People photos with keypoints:

*** Begin section ***

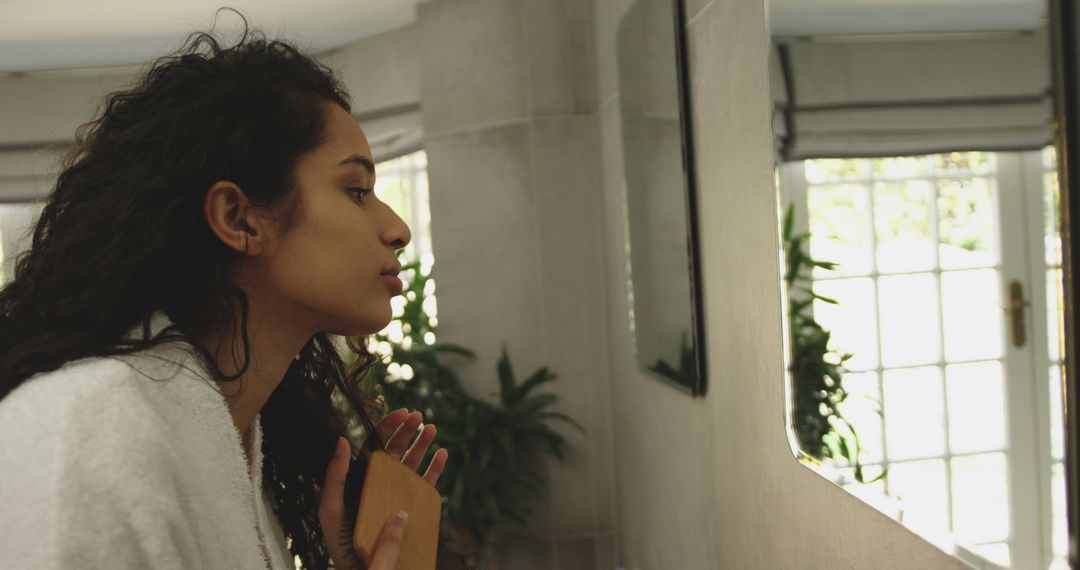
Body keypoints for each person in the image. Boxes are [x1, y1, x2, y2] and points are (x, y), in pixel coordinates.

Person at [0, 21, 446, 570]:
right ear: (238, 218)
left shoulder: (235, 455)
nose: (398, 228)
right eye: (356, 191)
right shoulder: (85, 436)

*** End section ***
*** Begin section ***

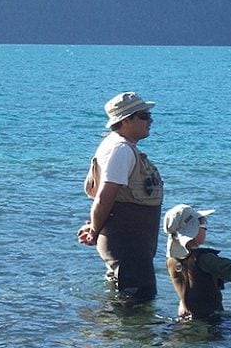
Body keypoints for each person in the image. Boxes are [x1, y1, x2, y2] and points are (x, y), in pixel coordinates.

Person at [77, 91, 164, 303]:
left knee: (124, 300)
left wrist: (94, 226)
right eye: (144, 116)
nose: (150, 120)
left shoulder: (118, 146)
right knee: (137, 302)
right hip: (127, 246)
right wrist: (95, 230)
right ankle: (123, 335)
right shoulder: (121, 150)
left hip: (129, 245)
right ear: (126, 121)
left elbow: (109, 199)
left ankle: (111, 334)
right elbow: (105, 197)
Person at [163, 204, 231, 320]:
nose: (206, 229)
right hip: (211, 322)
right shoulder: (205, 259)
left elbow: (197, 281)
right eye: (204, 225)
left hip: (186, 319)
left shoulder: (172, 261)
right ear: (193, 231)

*** End section ***
*** Begin section ***

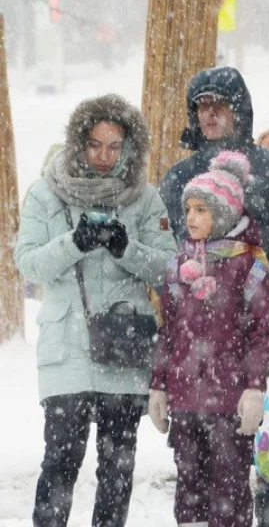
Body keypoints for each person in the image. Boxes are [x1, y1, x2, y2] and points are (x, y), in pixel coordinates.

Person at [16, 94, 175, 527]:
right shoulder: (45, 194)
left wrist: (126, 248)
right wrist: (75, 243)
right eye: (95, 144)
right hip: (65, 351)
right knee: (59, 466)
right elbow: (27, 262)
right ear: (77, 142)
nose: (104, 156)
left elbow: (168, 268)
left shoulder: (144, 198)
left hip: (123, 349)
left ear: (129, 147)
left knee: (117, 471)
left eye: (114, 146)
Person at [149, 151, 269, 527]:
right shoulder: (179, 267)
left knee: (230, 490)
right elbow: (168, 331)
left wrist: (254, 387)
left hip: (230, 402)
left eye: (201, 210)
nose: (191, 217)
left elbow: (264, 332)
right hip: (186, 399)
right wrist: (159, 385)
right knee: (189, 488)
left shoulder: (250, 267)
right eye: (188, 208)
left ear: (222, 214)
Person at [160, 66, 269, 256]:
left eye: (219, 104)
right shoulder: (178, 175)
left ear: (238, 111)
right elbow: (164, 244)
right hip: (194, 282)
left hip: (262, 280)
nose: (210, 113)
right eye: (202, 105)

*** End section ***

WORK REQUIRED: Please give again the lines above between the line holding "right wrist: (95, 230)" and the line holding "right ear: (193, 231)", inclusive, exactly as they are and with nothing added.

SOLUTION TO THIS TASK:
right wrist: (95, 230)
right ankle: (123, 335)
right shoulder: (121, 150)
left hip: (129, 245)
right ear: (126, 121)
left elbow: (109, 199)
left ankle: (111, 334)
right elbow: (105, 197)
Person at [163, 204, 231, 320]:
nose: (206, 229)
right hip: (211, 322)
right shoulder: (205, 259)
left elbow: (197, 281)
right eye: (204, 225)
left hip: (186, 319)
left shoulder: (172, 261)
right ear: (193, 231)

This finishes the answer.